> **Text segment**
Unchained Memories: Readings from the Slave Narratives is a 2003 American documentary film about the stories of former slaves interviewed during the 1930s as part of the Federal Writers' Project and preserved in the WPA Slave Narrative Collection. This HBO film interpretation directed by Ed Bell and Thomas Lennon is a compilation of slave narratives, narrated by actors, emulating the original conversation with the interviewer.  The slave narratives may be the most accurate in terms of the everyday activities of the enslaved, serving as personal memoirs of more than two thousand former slaves.  The documentary depicts the emotions of the slaves and what they endured.  The "Master" had the opportunity to sell, trade, or kill the enslaved, for retribution should one slave not obey.

History
The largest collection of slave narratives emerged from the Federal Writers' Project. Created by the Federal Government under the WPA to reduce unemployment during the 1930s, one component of the Federal Writers' Project involved interviews with thousands of former slaves in 17 states. The oral history interview project yielded an extraordinary set of 2,300 autobiographical documents known as the Slave Narrative Collection. What emerged from these documents were pictures of living standards, the daily chores, and long days, along with stories of the good and bad "Master." The brutality, torture, and abuse under slavery are themes in the interviews.

> **Task A**
According to the documentary text, who directed the HBO film?
> **Task B**
From the documentary text, write out the passage beginning at the words "Unchained Memories: Readings" and ending after "slave not obey.", substituting "formerly enslaved people" for "former slaves" wherever it occurs.

> **Data shown**
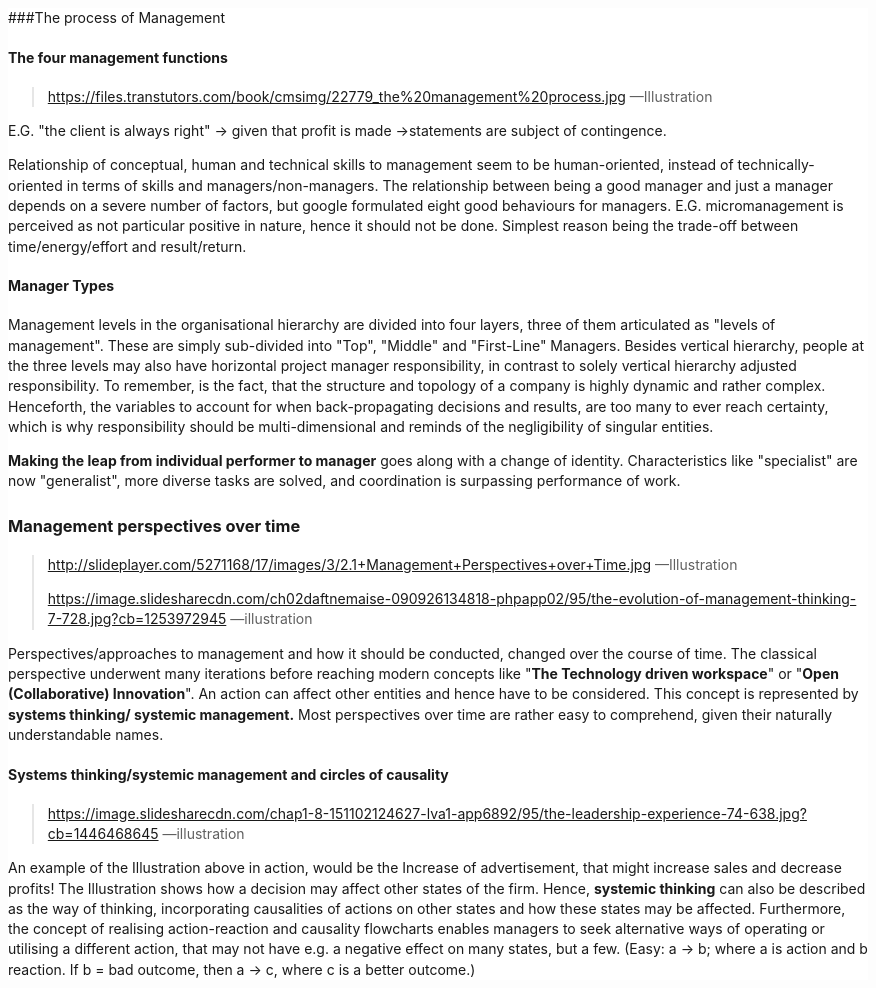 ###The process of Management

#### The four management functions

> https://files.transtutors.com/book/cmsimg/22779_the%20management%20process.jpg —Illustration

E.G. "the client is always right" -> given that profit is made ->statements are subject of contingence.

Relationship of conceptual, human and technical skills to management seem to be human-oriented, instead of technically-oriented in terms of skills and managers/non-managers. The relationship between being a good manager and just a manager depends on a severe number of factors, but google formulated eight good behaviours for managers. E.G. micromanagement is perceived as not particular positive in nature, hence it should not be done. Simplest reason being the trade-off between time/energy/effort and result/return.

#### Manager Types

Management levels in the organisational hierarchy are divided into four layers, three of them articulated as "levels of management". These are simply sub-divided into "Top", "Middle" and "First-Line" Managers. Besides vertical hierarchy, people at the three levels may also have horizontal project manager responsibility, in contrast to solely vertical hierarchy adjusted responsibility. To remember, is the fact, that the structure and topology of a company is highly dynamic and rather complex. Henceforth, the variables to account for when back-propagating decisions and results, are too many to ever reach certainty, which is why responsibility should be multi-dimensional and reminds of the negligibility of singular entities.

**Making the leap from individual performer to manager** goes along with a change of identity. Characteristics like "specialist" are now "generalist", more diverse tasks are solved, and coordination is surpassing performance of work.

### Management perspectives over time

> http://slideplayer.com/5271168/17/images/3/2.1+Management+Perspectives+over+Time.jpg —Illustration
>
> https://image.slidesharecdn.com/ch02daftnemaise-090926134818-phpapp02/95/the-evolution-of-management-thinking-7-728.jpg?cb=1253972945 —illustration

Perspectives/approaches to management and how it should be conducted, changed over the course of time. The classical perspective underwent many iterations before reaching modern concepts like "**The Technology driven workspace**" or "**Open (Collaborative) Innovation**". An action can affect other entities and hence have to be considered. This concept is represented by **systems thinking/ systemic management.** Most perspectives over time are rather easy to comprehend, given their naturally understandable names.

#### Systems thinking/systemic management and circles of causality

> https://image.slidesharecdn.com/chap1-8-151102124627-lva1-app6892/95/the-leadership-experience-74-638.jpg?cb=1446468645 —illustration

An example of the Illustration above in action, would be the Increase of advertisement, that might increase sales and decrease profits! The Illustration shows how a decision may affect other states of the firm. Hence, **systemic thinking** can also be described as the way of thinking, incorporating causalities of actions on other states and how these states may be affected. Furthermore, the concept of realising action-reaction and causality flowcharts enables managers to seek alternative ways of operating or utilising a different action, that may not have e.g. a negative effect on many states, but a few. (Easy: a -> b; where a is action and b reaction. If b = bad outcome, then a -> c, where c is a better outcome.)
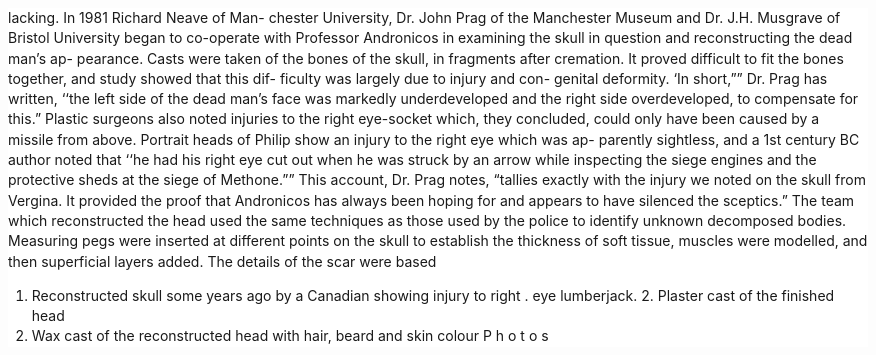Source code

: lacking. In 1981 Richard Neave of Man- 
chester University, Dr. John Prag of the 
Manchester Museum and Dr. J.H. 
Musgrave of Bristol University began to 
co-operate with Professor Andronicos in 
examining the skull in question and 
reconstructing the dead man’s ap- 
pearance. Casts were taken of the bones 
of the skull, in fragments after cremation. 
It proved difficult to fit the bones 
together, and study showed that this dif- 
ficulty was largely due to injury and con- 
genital deformity. ‘In short,”” Dr. Prag 
has written, ‘‘the left side of the dead 
man’s face was markedly 
underdeveloped and the right side 
overdeveloped, to compensate for this.” 
Plastic surgeons also noted injuries to the 
right eye-socket which, they concluded, 
could only have been caused by a missile 
from above. Portrait heads of Philip show 
an injury to the right eye which was ap- 
parently sightless, and a 1st century BC 
author noted that ‘‘he had his right eye 
cut out when he was struck by an arrow 
while inspecting the siege engines and 
the protective sheds at the siege of 
Methone.”” This account, Dr. Prag notes, 
“tallies exactly with the injury we noted 
on the skull from Vergina. It provided the 
proof that Andronicos has always been 
hoping for and appears to have silenced 
the sceptics.” The team which 
reconstructed the head used the same 
techniques as those used by the police to 
identify unknown decomposed bodies. 
Measuring pegs were inserted at different 
points on the skull to establish the 
thickness of soft tissue, muscles were 
modelled, and then superficial layers 
added. The details of the scar were based 
  
1. Reconstructed skull 
some years ago by a Canadian showing injury to right 
. eye 
lumberjack. 2. Plaster cast of the 
finished head 
3. Wax cast of the 
reconstructed head 
with hair, beard and 
skin colour 
P
h
o
t
o
s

> **Written reply A**
Ed Bell and Thomas Lennon

> **Written reply B**
Unchained Memories: Readings from the Slave Narratives is a 2003 American documentary film about the stories of formerly enslaved people interviewed during the 1930s as part of the Federal Writers' Project and preserved in the WPA Slave Narrative Collection. This HBO film interpretation directed by Ed Bell and Thomas Lennon is a compilation of slave narratives, narrated by actors, emulating the original conversation with the interviewer.  The slave narratives may be the most accurate in terms of the everyday activities of the enslaved, serving as personal memoirs of more than two thousand formerly enslaved people.  The documentary depicts the emotions of the slaves and what they endured.  The "Master" had the opportunity to sell, trade, or kill the enslaved, for retribution should one slave not obey.